Boyer and his wife say they have been under stress not knowing what will happen, not only to their home but also to their lives. After the home was remodeled, they planned to sit back and enjoy retired life. Their homeowners insurance does not cover flood damage.
"I think about it when I go to bed and when I get up. I still don't know if my home is safe to live in."
Engineers believe that the canal failure was caused by animal burrows and triggered by an unusual flow of high water. That report came from an engineering firm that is part of a committee organized by McMillan. The committee was put together to determine why the canal broke and what other areas in the canal are possibly in danger of breaking.
A final report from that committee - two geologists, a soil scientist, an engineer, a canal operator and a resident of the damaged neighborhood - is partially completed.
The mayor said the water users association admits the water level in the canal was much higher than normal but was within acceptable limits. The water did not flood over the top. Water seeped through the soil, washing a hole through it and causing it to cave in.

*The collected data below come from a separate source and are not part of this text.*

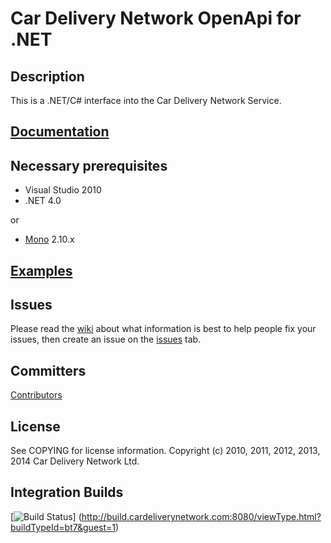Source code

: Car Delivery Network OpenApi for .NET
===

Description
---
This is a .NET/C# interface into the Car Delivery Network Service.

[Documentation](http://docs.cardeliverynetwork.com)
---

Necessary prerequisites
---
* Visual Studio 2010
* .NET 4.0 

or 
* [Mono](http://www.mono-project.com) 2.10.x

[Examples](https://github.com/cardeliverynetwork/openapi.net/wiki/Code-Examples)
---

Issues
---
Please read the [wiki](https://github.com/cardeliverynetwork/openapi.net/wiki) about what information is best to help people fix your issues, then create an issue on the [issues](https://github.com/cardeliverynetwork/csharp-apiclient/issues) tab.

Committers
---
[Contributors](https://github.com/cardeliverynetwork/openapi.net/contributors)

License
---
See COPYING for license information. Copyright (c) 2010, 2011, 2012, 2013, 2014 Car Delivery Network Ltd.

Integration Builds
---
[![Build Status](http://build.cardeliverynetwork.com:8080/app/rest/builds/buildType:%28id:bt7%29/statusIcon)]
(http://build.cardeliverynetwork.com:8080/viewType.html?buildTypeId=bt7&guest=1)
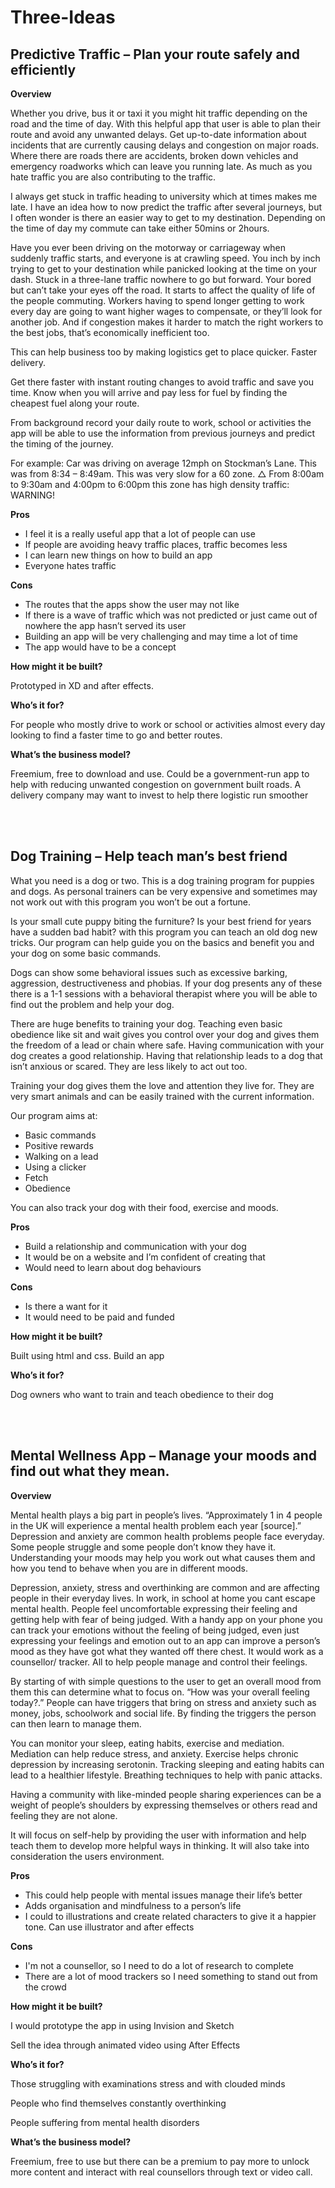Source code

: # Three-Ideas

<h2>Predictive Traffic – Plan your route safely and efficiently </h2>

<b>Overview</b>

<p>Whether you drive, bus it or taxi it you might hit traffic depending on the road and the time of day. With this helpful app that user is able to plan their route and avoid any unwanted delays. Get up-to-date information about incidents that are currently causing delays and congestion on major roads. Where there are roads there are accidents, broken down vehicles and emergency roadworks which can leave you running late. As much as you hate traffic you are also contributing to the traffic. </p>

I always get stuck in traffic heading to university which at times makes me late. I have an idea how to now predict the traffic after several journeys, but I often wonder is there an easier way to get to my destination. Depending on the time of day my commute can take either 50mins or 2hours. 

Have you ever been driving on the motorway or carriageway when suddenly traffic starts, and everyone is at crawling speed. You inch by inch trying to get to your destination while panicked looking at the time on your dash. Stuck in a three-lane traffic nowhere to go but forward. Your bored but can’t take your eyes off the road. It starts to affect the quality of life of the people commuting. Workers having to spend longer getting to work every day are going to want higher wages to compensate, or they’ll look for another job. And if congestion makes it harder to match the right workers to the best jobs, that’s economically inefficient too.

This can help business too by making logistics get to place quicker. Faster delivery. 

Get there faster with instant routing changes to avoid traffic and save you time. Know when you will arrive and pay less for fuel by finding the cheapest fuel along your route. 

From background record your daily route to work, school or activities the app will be able to use the information from previous journeys and predict the timing of the journey.  


For example:
Car was driving on average 12mph on Stockman’s Lane. This was from 8:34 – 8:49am.
This was very slow for a 60 zone. 
△ From 8:00am to 9:30am and 4:00pm to 6:00pm this zone has high density traffic: WARNING!


<b>Pros</b>
<ul>
 <li>	I feel it is a really useful app that a lot of people can use</li>
 <li>	If people are avoiding heavy traffic places, traffic becomes less</li>
 <li>I can learn new things on how to build an app</li>
 <li>	Everyone hates traffic</li>
 </ul>

<b>Cons</b>
<ul>
 <li>The routes that the apps show the user may not like</li>
<li>If there is a wave of traffic which was not predicted or just came out of nowhere the app hasn’t served its user</li>
 <li>Building an app will be very challenging and may time a lot of time</li>
 <li>The app would have to be a concept</li>
 </ul>
 

<b>How might it be built?</b>
<p>Prototyped in XD and after effects.</p>
<b>Who’s it for?</b>
<p>For people who mostly drive to work or school or activities almost every day looking to find a faster time to go and better routes.</p>
<b>What’s the business model?</b>
<p>Freemium, free to download and use.
Could be a government-run app to help with reducing unwanted congestion on government built roads.
A delivery company may want to invest to help there logistic run smoother </p>


<br>
<br>

<h2>Dog Training – Help teach man’s best friend</h2>

What you need is a dog or two. This is a dog training program for puppies and dogs. As personal trainers can be very expensive and sometimes may not work out with this program you won’t be out a fortune. 
 
Is your small cute puppy biting the furniture? Is your best friend for years have a sudden bad habit? with this program you can teach an old dog new tricks. Our program can help guide you on the basics and benefit you and your dog on some basic commands.

Dogs can show some behavioral issues such as excessive barking, aggression, destructiveness and phobias. If your dog presents any of these there is a 1-1 sessions with a behavioral therapist where you will be able to find out the problem and help your dog.

There are huge benefits to training your dog. Teaching even basic obedience like sit and wait gives you control over your dog and gives them the freedom of a lead or chain where safe. Having communication with your dog creates a good relationship. Having that relationship leads to a dog that isn’t anxious or scared. They are less likely to act out too. 

Training your dog gives them the love and attention they live for. They are very smart animals and can be easily trained with the current information. 

Our program aims at:
<ul>
<li>Basic commands</li>
<li>	Positive rewards</li>
<li>Walking on a lead</li>
<li>	Using a clicker</li>
<li>	Fetch </li>
<li>	Obedience</li>
 </ul>
 
You can also track your dog with their food, exercise and moods.

<b>Pros</b>
<ul>
<li>	Build a relationship and communication with your dog</li>
<li>	It would be on a website and I’m confident of creating that</li>
<li>	Would need to learn about dog behaviours</li>
 </ul>
<b>Cons</b>
<ul>
 <li>	Is there a want for it </li>
<li>	It would need to be paid and funded </li>
 </ul>
<b>How might it be built?</b>
<p>	Built using html and css. Build an app</p>
<b>Who’s it for?</b>
<p>Dog owners who want to train and teach obedience to their dog</p>


<br>
<br>


<h2>Mental Wellness App – Manage your moods and find out what they mean.</h2>

<b>Overview</b>
<p>Mental health plays a big part in people’s lives. “Approximately 1 in 4 people in the UK will experience a mental health problem each year [source].” Depression and anxiety are common health problems people face everyday. Some people struggle and some people don’t know they have it. Understanding your moods may help you work out what causes them and how you tend to behave when you are in different moods. </p>

Depression, anxiety, stress and overthinking are common and are affecting people in their everyday lives. In work, in school at home you cant escape mental health. People feel uncomfortable expressing their feeling and getting help with fear of being judged. With a handy app on your phone you can track your emotions without the feeling of being judged, even just expressing your feelings and emotion out to an app can improve a person’s mood as they have got what they wanted off there chest. It would work as a counsellor/ tracker. 
All to help people manage and control their feelings.

By starting of with simple questions to the user to get an overall mood from them this can determine what to focus on. “How was your overall feeling today?.”
People can have triggers that bring on stress and anxiety  such as money, jobs, schoolwork and social life. By finding the triggers the person can then learn to manage them. 

You can monitor your sleep, eating habits, exercise and mediation. 
Mediation can help reduce stress, and anxiety. Exercise helps chronic depression by increasing serotonin. Tracking sleeping and eating habits can lead to a healthier lifestyle. 
Breathing techniques to help with panic attacks. 

Having a community with like-minded people sharing experiences can be a weight of people’s shoulders by expressing themselves or others read and feeling they are not alone. 

It will focus on self-help by providing the user with information and help teach them to develop more helpful ways in thinking.  It will also take into consideration the users environment.


<b>Pros</b>
<ul>
<li>This could help people with mental issues manage their life’s better</li>
<li>	Adds organisation and mindfulness to a person’s life</li>
<li>	I could to illustrations and create related characters to give it a happier tone. Can use illustrator and after effects</li>
 </ul>
<b>Cons</b>
<ul>
<li>I'm not a counsellor, so I need to do a lot of research to complete</li>
<li>There are a lot of mood trackers so I need something to stand out from the crowd</li>
</ul>
<b>How might it be built?</b>
<p>I would prototype the app in using Invision and Sketch</p>
<p>Sell the idea through animated video using After Effects</p>
<b>Who’s it for?</b>

<p>	Those struggling with examinations stress and with clouded minds</p>
<p>	People who find themselves constantly overthinking</p>
<p>	People suffering from mental health disorders</p>
<b>What’s the business model?</b>
<p>Freemium, free to use but there can be a premium to pay more to unlock more content and interact with real counsellors through text or video call.</p>



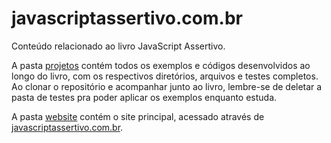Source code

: # javascriptassertivo.com.br
Conteúdo relacionado ao livro JavaScript Assertivo.

A pasta [projetos](./projetos) contém todos os exemplos e códigos desenvolvidos ao longo do livro, com os respectivos diretórios, arquivos e testes completos. Ao clonar o repositório e acompanhar junto ao livro, lembre-se de deletar a pasta de testes pra poder aplicar os exemplos enquanto estuda.

A pasta [website](./website) contém o site principal, acessado através de [javascriptassertivo.com.br](https://javascriptassertivo.com.br/).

After the flood, McMillan said he went to a number of organizations for help but only got aid from the Red Cross and members of The Church of Jesus Christ of Latter-day Saints.

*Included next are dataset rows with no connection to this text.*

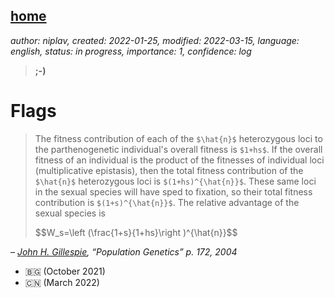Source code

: [home](./index.md)
------------------

*author: niplav, created: 2022-01-25, modified: 2022-03-15, language: english, status: in progress, importance: 1, confidence: log*

> __;-)__

Flags
======

> The fitness contribution of each of the `$\hat{n}$` heterozygous
loci to the parthenogenetic individual's overall fitness is
`$1+hs$`. If the overall fitness of an individual is the product
of the fitnesses of individual loci (multiplicative epistasis),
then the total fitness contribution of the `$\hat{n}$` heterozygous
loci is `$(1+hs)^{\hat{n}}$`. These same loci in the sexual species
will have sped to fixation, so their total fitness contribution is
`$(1+s)^{\hat{n}}$`. The relative advantage of the sexual species is
> <div>
> 	$$W_s=\left (\frac{1+s}{1+hs}\right )^{\hat{n}}$$
> </div>

*– [John H. Gillespie](https://en.wikipedia.org/wiki/John_H._Gillespie), “Population Genetics” p. 172, 2004*

* 🇧🇬 (October 2021)
* 🇨🇳 (March 2022)
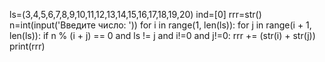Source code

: ls=(3,4,5,6,7,8,9,10,11,12,13,14,15,16,17,18,19,20)
ind=[0]
rrr=str()
n=int(input('Введите число: '))
for i in range(1, len(ls)):
    for j in range(i + 1, len(ls)):
        if n % (i + j) == 0 and ls != j and i!=0 and j!=0:
            rrr += (str(i) + str(j))
print(rrr)
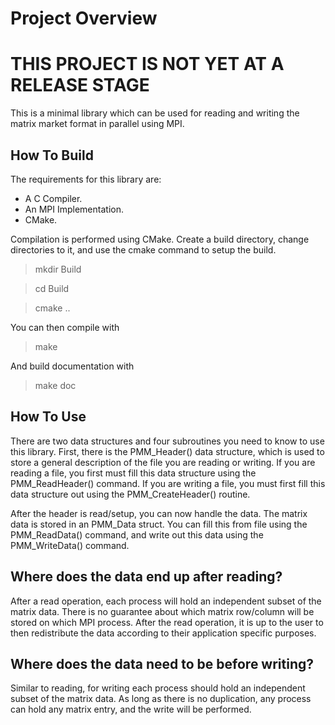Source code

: # Project Overview
# THIS PROJECT IS NOT YET AT A RELEASE STAGE

This is a minimal library which can be used for reading and writing the matrix
market format in parallel using MPI.

## How To Build

The requirements for this library are:

* A C Compiler.
* An MPI Implementation.
* CMake.

Compilation is performed using CMake. Create a build directory, change
directories to it, and use the cmake command to setup the build.

> mkdir Build

> cd Build

> cmake ..

You can then compile with

> make

And build documentation with

> make doc

## How To Use

There are two data structures and four subroutines you need to know to use
this library. First, there is the PMM_Header() data structure, which is used to
store a general description of the file you are reading or writing. If you
are reading a file, you first must fill this data structure using the
PMM_ReadHeader() command. If you are writing a file, you must first fill this
data structure out using the PMM_CreateHeader() routine.

After the header is read/setup, you can now handle the data. The matrix data
is stored in an PMM_Data struct. You can fill this from file using the
PMM_ReadData() command, and write out this data using the PMM_WriteData()
command.

## Where does the data end up after reading?
After a read operation, each process will hold an independent subset of
the matrix data. There is no guarantee about which matrix row/column will
be stored on which MPI process. After the read operation, it is up to the
user to then redistribute the data according to their application specific
purposes.

## Where does the data need to be before writing?
Similar to reading, for writing each process should hold an independent
subset of the matrix data. As long as there is no duplication, any
process can hold any matrix entry, and the write will be performed.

The Red Cross gave financial help to several families by providing emergency items. LDS Church members donated time to fill sandbags and clean out mud-filled homes.
But McMillan said they have "not received any kind of government assistance for disasters from anyone."

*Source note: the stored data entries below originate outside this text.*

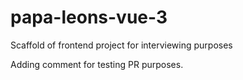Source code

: # papa-leons-vue-3
Scaffold of frontend project for interviewing purposes

Adding comment for testing PR purposes.
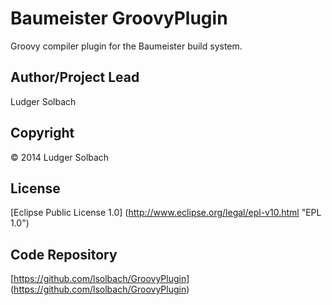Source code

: Baumeister GroovyPlugin
=======================

Groovy compiler plugin for the Baumeister build system.

Author/Project Lead
-------------------
Ludger Solbach

Copyright
---------
© 2014 Ludger Solbach

License
-------
[Eclipse Public License 1.0] (http://www.eclipse.org/legal/epl-v10.html "EPL 1.0")

Code Repository
---------------
[https://github.com/lsolbach/GroovyPlugin] (https://github.com/lsolbach/GroovyPlugin)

The city asked for help from the state Department of Public Safety's emergency management office but was told that the office doesn't have a disaster relief fund.
The city also went to a federal agency, the Federal Emergency Management Association, for help but was turned down because the disaster was too small.
Utah County does not have a disaster fund.
The canal is fed by the Provo River and Deer Creek Reservoir. The water users association runs the canal under a contract with the Bureau of Reclamation.